しかし、この合意はおかしいんじゃないかと思います。
共産党の赤嶺氏は11月30日の衆議院外務委員会で「今回の日米合意が、公務中に犯罪を起こした軍属に対する第1次裁判権は米側にあり、MEJA法に基づき米国内で裁判を行うことまで認めてしまったと指摘しました。」http://jcpakamine.jugem.jp/?eid=999
共産党とは縁もゆかりもありませんが、理屈はあっていると思います。
MEJAは1960年頃の一連の最高裁判決でcivilianを平時は軍法に服せしめることができなくなったために、米国外で犯罪を犯した米国civilianがどこの国からも裁かれない事態が発生したことに対応して、連邦裁判所の刑事管轄を拡張した法律です。軍法に服する者の範囲はを規定する条文を含むthe Uniform Code of Military Justice (UCMJ)はアメリカの法典(USC)のTITLE 10--ARMED FORCES, Subtitle A--General Military Law, PART I--ORGANIZATION AND GENERAL MILITARY POWERS, Chapter 47にあります。アメリカ最高裁の1960年の判決も“Persons subject to this chapter”についての議論です。それに対しMEJAはTITLE 18--CRIMES AND CRIMINAL PROCEDURE, PART II--CRIMINAL PROCEDURE, Chapter 212 の中にあり、軍法の外の刑事事件の連邦裁判所の管轄の話です。US Code: http://www.gpoaccess.gov/uscode/browse.html
今回の合意では、まず「合衆国が、軍属に対し、公務執行中の作為又は不作為から生ずる罪(…)について裁判権を行使する第一次の権利を有[する]…場合には」とあり、あっさり軍属が公務中に犯した犯罪にアメリカが管轄があるとしていますが、そこが問題だったんじゃないんですか?!

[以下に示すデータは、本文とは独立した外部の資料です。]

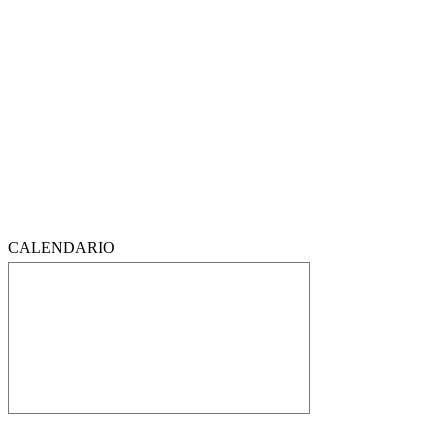
CALENDARIO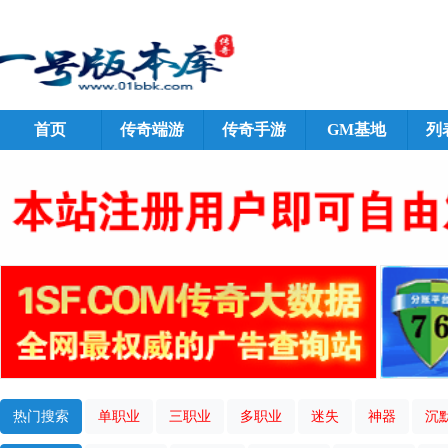
首页
传奇端游
传奇手游
GM基地
列
热门搜索
单职业
三职业
多职业
迷失
神器
沉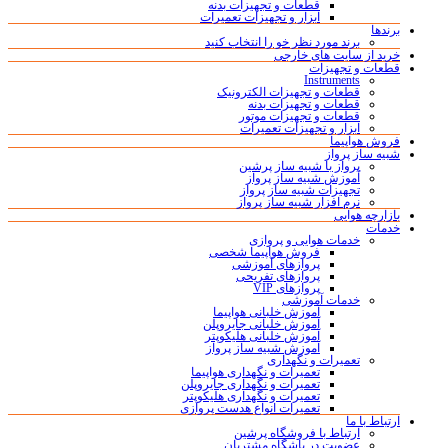
قطعات و تجهیزات بدنه
ابزار و تجهیزات تعمیرات
برندها
برند مورد نظر خو را انتخاب کنید
خرید از سایت های خارجی
قطعات و تجهیزات
Instruments
قطعات و تجهیزات الکترونیک
قطعات و تجهیزات بدنه
قطعات و تجهیزات موتور
ابزار و تجهیزات تعمیرات
فروش هواپیما
شبیه ساز پرواز
پرواز با شبیه ساز پرشین
آموزش شبیه ساز پرواز
تجهیزات شبیه ساز پرواز
نرم افزار شبیه ساز پرواز
بازارچه هوایی
خدمات
خدمات هوایی و پروازی
فروش هواپیما شخصی
پروازهای آموزشی
پروازهای تفریحی
پروازهای VIP
خدمات آموزشی
آموزش خلبانی هواپیما
آموزش خلبانی جایروپلن
آموزش خلبانی هلیکوپتر
آموزش شبیه ساز پرواز
تعمیرات و نگهداری
تعمیرات و نگهداری هواپیما
تعمیرات و نگهداری جایروپلن
تعمیرات و نگهداری هلیکوپتر
تعمیرات انواع هدست پروازی
ارتباط با ما
ارتباط با فروشگاه پرشین
عضویت در باشگاه مشتریان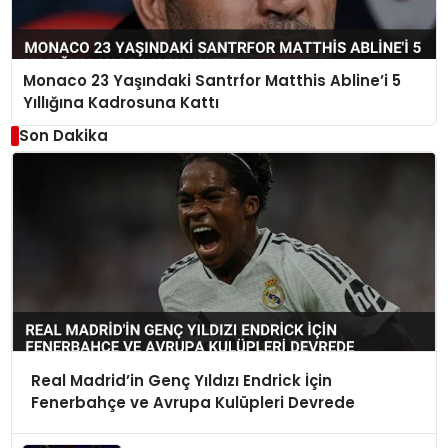
Monaco 23 Yaşındaki Santrfor Matthis Abline’i 5
Yıllığına Kadrosuna Kattı
Son Dakika
Real Madrid’in Genç Yıldızı Endrick İçin
Fenerbahçe ve Avrupa Kulüpleri Devrede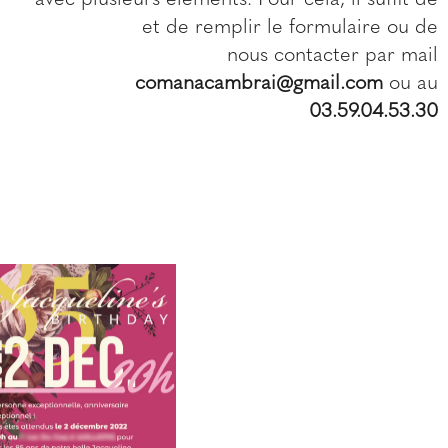
avec plusieurs éléments. Pour cela, il suffit de
cliquer ici
et de remplir le formulaire ou de
nous contacter par mail
comanacambrai@gmail.com
ou au
03.59.04.53.30
Nos
réalis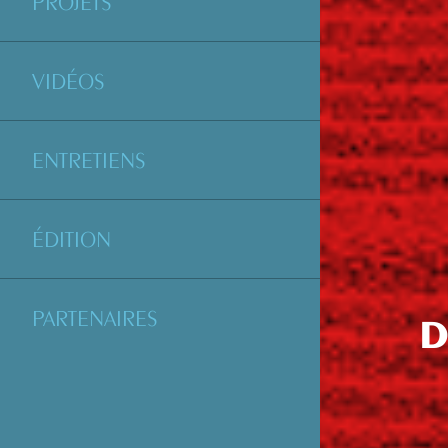
PROJETS
VIDÉOS
ENTRETIENS
ÉDITION
PARTENAIRES
D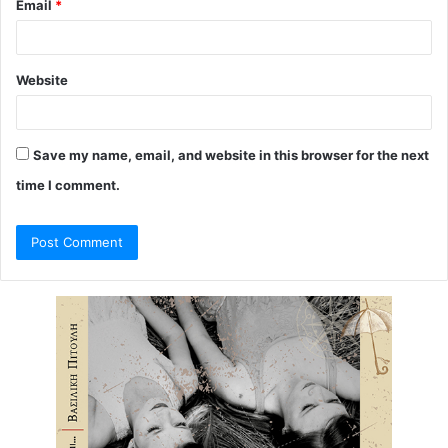
Email
*
Website
Save my name, email, and website in this browser for the next
time I comment.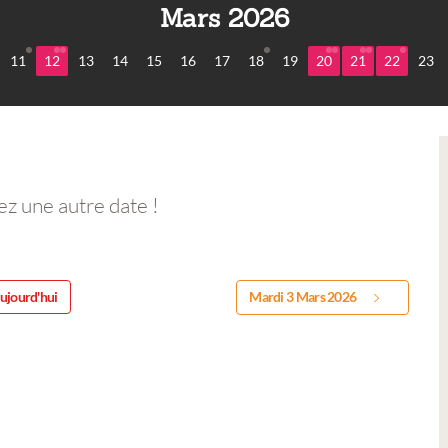
Mars 2026
11
12
13
14
15
16
17
18
19
20
21
22
23
ez une autre date !
ujourd'hui
Mardi 3 Mars 2026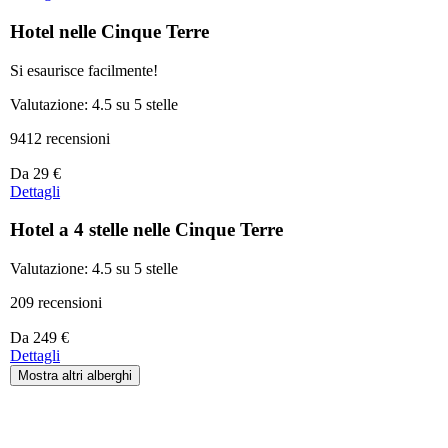
partire
da
Hotel nelle Cinque Terre
81 €
Si esaurisce facilmente!
Valutazione: 4.5 su 5 stelle
9412 recensioni
Prezzo
Da
29 €
a
Dettagli
partire
da
Hotel a 4 stelle nelle Cinque Terre
29 €
Valutazione: 4.5 su 5 stelle
209 recensioni
Prezzo
Da
249 €
a
Dettagli
partire
Mostra altri alberghi
da
249 €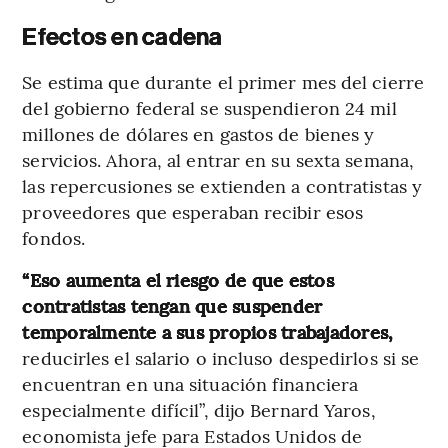
Efectos en cadena
Se estima que durante el primer mes del cierre
del gobierno federal se suspendieron 24 mil
millones de dólares en gastos de bienes y
servicios. Ahora, al entrar en su sexta semana,
las repercusiones se extienden a contratistas y
proveedores que esperaban recibir esos
fondos.
“Eso aumenta el riesgo de que estos
contratistas tengan que suspender
temporalmente a sus propios trabajadores,
reducirles el salario o incluso despedirlos si se
encuentran en una situación financiera
especialmente difícil”, dijo Bernard Yaros,
economista jefe para Estados Unidos de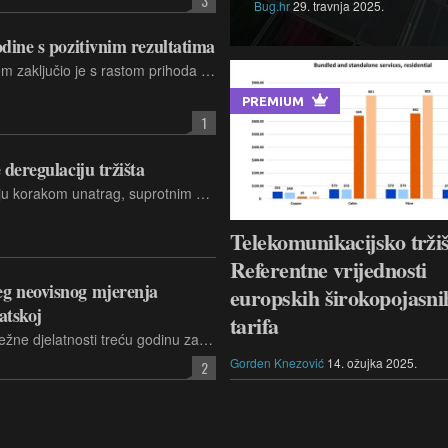
3
Bug.hr
29. travnja 2025.
dine s pozitivnim rezultatima
Prvu polovicu godine Hrvatski Telekom zaključio je s rastom prihoda i dobiti, uz neto dobit od 58 milijuna eura te ulaganja koja su iznosila 116,9 milijuna eura
PREMIUM
1
deregulaciju tržišta
Prijedloge Europske komisije smatraju korakom unatrag, suprotnim načelima tržišnog natjecanja Unije. Njihova provedba, uvjereni su, ugušila bi širenje optičkog širokopojasnog interneta.
Telekomunikacijsko tržiš
Referentne vrijednosti
g neovisnog mjerenja
europskih širokopojasni
atskoj
tarifa
Hrvatska regulatorna agencija za mrežne djelatnosti treću godinu zaredom dala je izmjeriti kvalitetu usluga u pokretnim javnim elektroničkim komunikacijskim mrežama na području Republike Hrvatske
Gorden Knezović
14. ožujka 2025.
2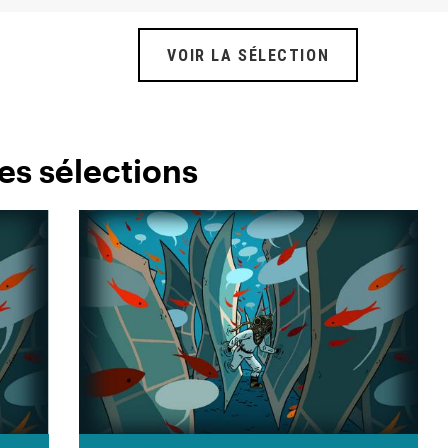
VOIR LA SÉLECTION
es sélections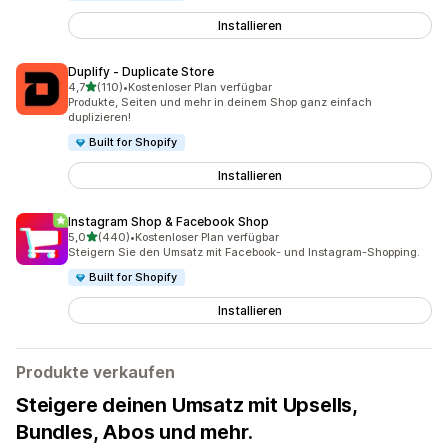
Installieren
Duplify ‑ Duplicate Store
von 5 Sternen
4,7
(110)
•
Kostenloser Plan verfügbar
110 Rezensionen insgesamt
Produkte, Seiten und mehr in deinem Shop ganz einfach
duplizieren!
Built for Shopify
Installieren
Instagram Shop & Facebook Shop
von 5 Sternen
5,0
(440)
•
Kostenloser Plan verfügbar
440 Rezensionen insgesamt
Steigern Sie den Umsatz mit Facebook- und Instagram-Shopping.
Built for Shopify
Installieren
Produkte verkaufen
Steigere deinen Umsatz mit Upsells,
Bundles, Abos und mehr.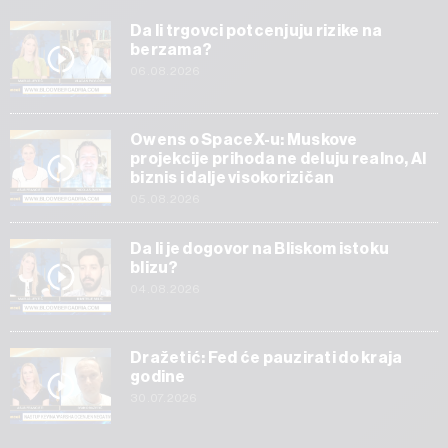
Da li trgovci potcenjuju rizike na
berzama?
06.08.2026
Owens o SpaceX-u: Muskove
projekcije prihoda ne deluju realno, AI
biznis i dalje visokorizičan
05.08.2026
Da li je dogovor na Bliskom istoku
blizu?
04.08.2026
Dražetić: Fed će pauzirati do kraja
godine
30.07.2026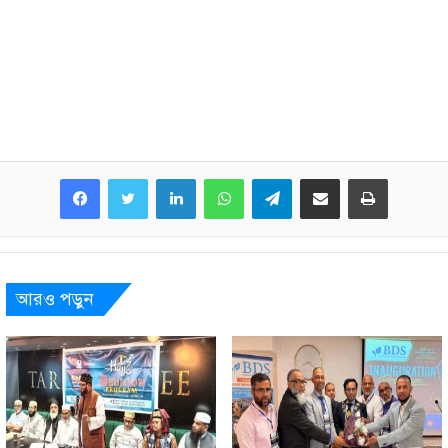
LinkedIn
WhatsApp
Telegram
Share via Email
Print
আরও পড়ুন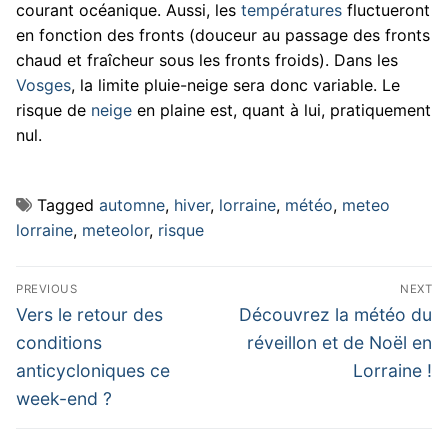
courant océanique. Aussi, les
températures
fluctueront
en fonction des fronts (douceur au passage des fronts
chaud et fraîcheur sous les fronts froids). Dans les
Vosges
, la limite pluie-neige sera donc variable. Le
risque de
neige
en plaine est, quant à lui, pratiquement
nul.
Tagged
automne
,
hiver
,
lorraine
,
météo
,
meteo
lorraine
,
meteolor
,
risque
Navigation
PREVIOUS
NEXT
de
Previous
Next
Vers le retour des
Découvrez la météo du
post:
post:
l’article
conditions
réveillon et de Noël en
anticycloniques ce
Lorraine !
week-end ?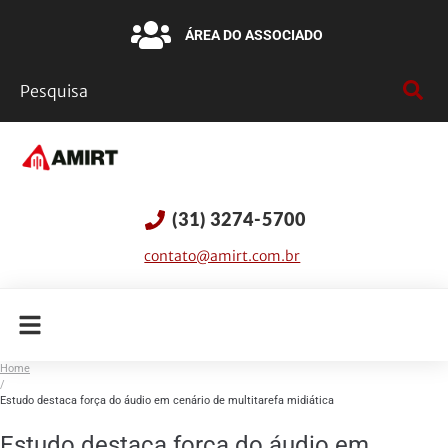
ÁREA DO ASSOCIADO
(31) 3274-5700
contato@amirt.com.br
Home
/
Estudo destaca força do áudio em cenário de multitarefa midiática
Estudo destaca força do áudio em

それに、「合衆国の軍当局」(地位協定)の裁判権が「合衆国」(合意)の裁判権に置き換わっていませんか?!それともこれは、合衆国の軍当局が「裁判権を日本国において行使する」が合衆国の軍当局は、「刑事訴追を追求する」に置き換えられたということなのかもしれません。「刑事訴追を追及する」というのは、MEJAのもとで連邦裁判所に訴追を追及するということなのだと思います。しかし、そのように置き換えていいのでしょうか?!
しつこく引用しますが、地位協定では「17条1(a) 合衆国の軍当局は、合衆国の軍法に服するすべての者に対し、合衆国の法令により与えられたすべての刑事及び懲戒の裁判権を日本国において行使する権利を有する。」です。今回の合意は地位協定の条文より広くアメリカに優先管轄を「創設」しているように見えます。
外務省がアメリカの法律を調べて赤嶺議員に返事をするようですが、楽しみにしています。